§ Your goal
Copy exactly the lines of the material below that run from the one containing "1.3 Seasonal ARIMA (SARIMA) method" through the one containing "prophet.ipynb -> Sales forecasting with". Copy no other lines.

§ Given information
* * * *
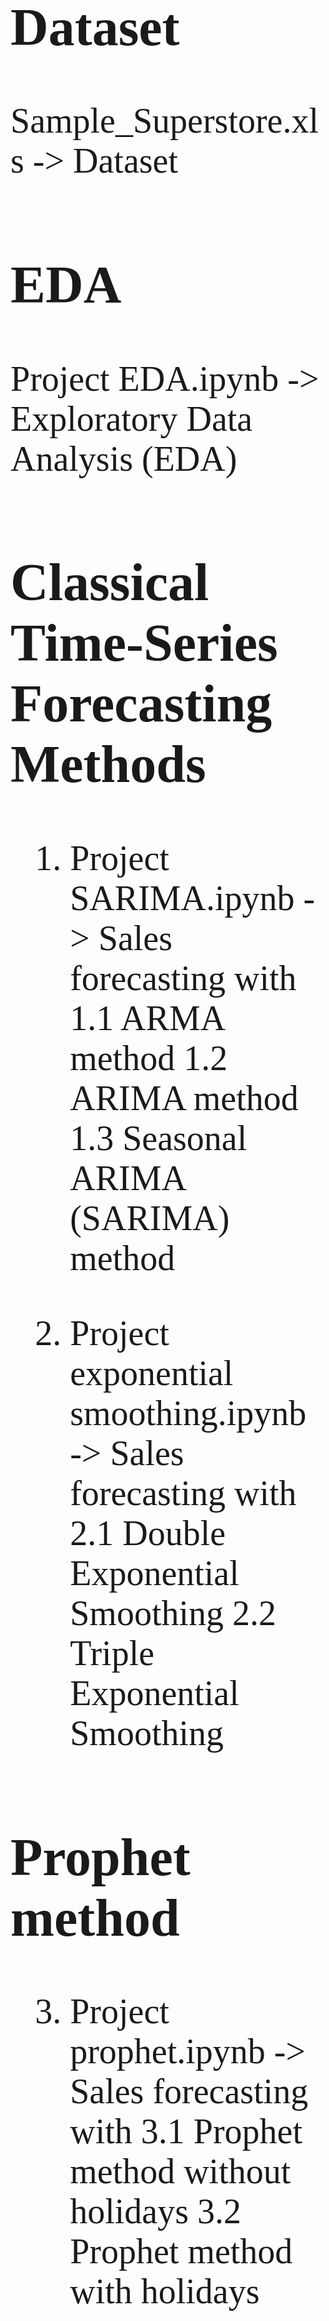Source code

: <span style = "font-family: Calibri; font-size:4em;">

## Dataset
Sample_Superstore.xls -> Dataset
## EDA
Project EDA.ipynb -> Exploratory Data Analysis (EDA)

## Classical Time-Series Forecasting Methods
1.	Project SARIMA.ipynb - > Sales forecasting with
  1.1 ARMA method
  1.2 ARIMA method
  1.3 Seasonal ARIMA (SARIMA) method

2. Project exponential smoothing.ipynb -> Sales forecasting with
  2.1 Double Exponential Smoothing
  2.2 Triple Exponential Smoothing

## Prophet method
3.	Project prophet.ipynb -> Sales forecasting with 
  3.1 Prophet method without holidays
  3.2 Prophet method with holidays

## Artificial Neural Networks - LSTM Time-Series Forecasting Method
4.	Project Vanilla Stacked LSTM.ipynb and Project LSTM.ipynb -> Sales forecasting with 
  4.1 Vanilla LSTM
  4.2 Stacked LSTM
  4.3 Bidirectional LSTM
  4.4 LSTM2
  
 ## The Complete Project with Results graphs and tables
Final Project.ipynb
* * * *
§ Answer to the problem
  1.3 Seasonal ARIMA (SARIMA) method

2. Project exponential smoothing.ipynb -> Sales forecasting with
  2.1 Double Exponential Smoothing
  2.2 Triple Exponential Smoothing

## Prophet method
3.	Project prophet.ipynb -> Sales forecasting with 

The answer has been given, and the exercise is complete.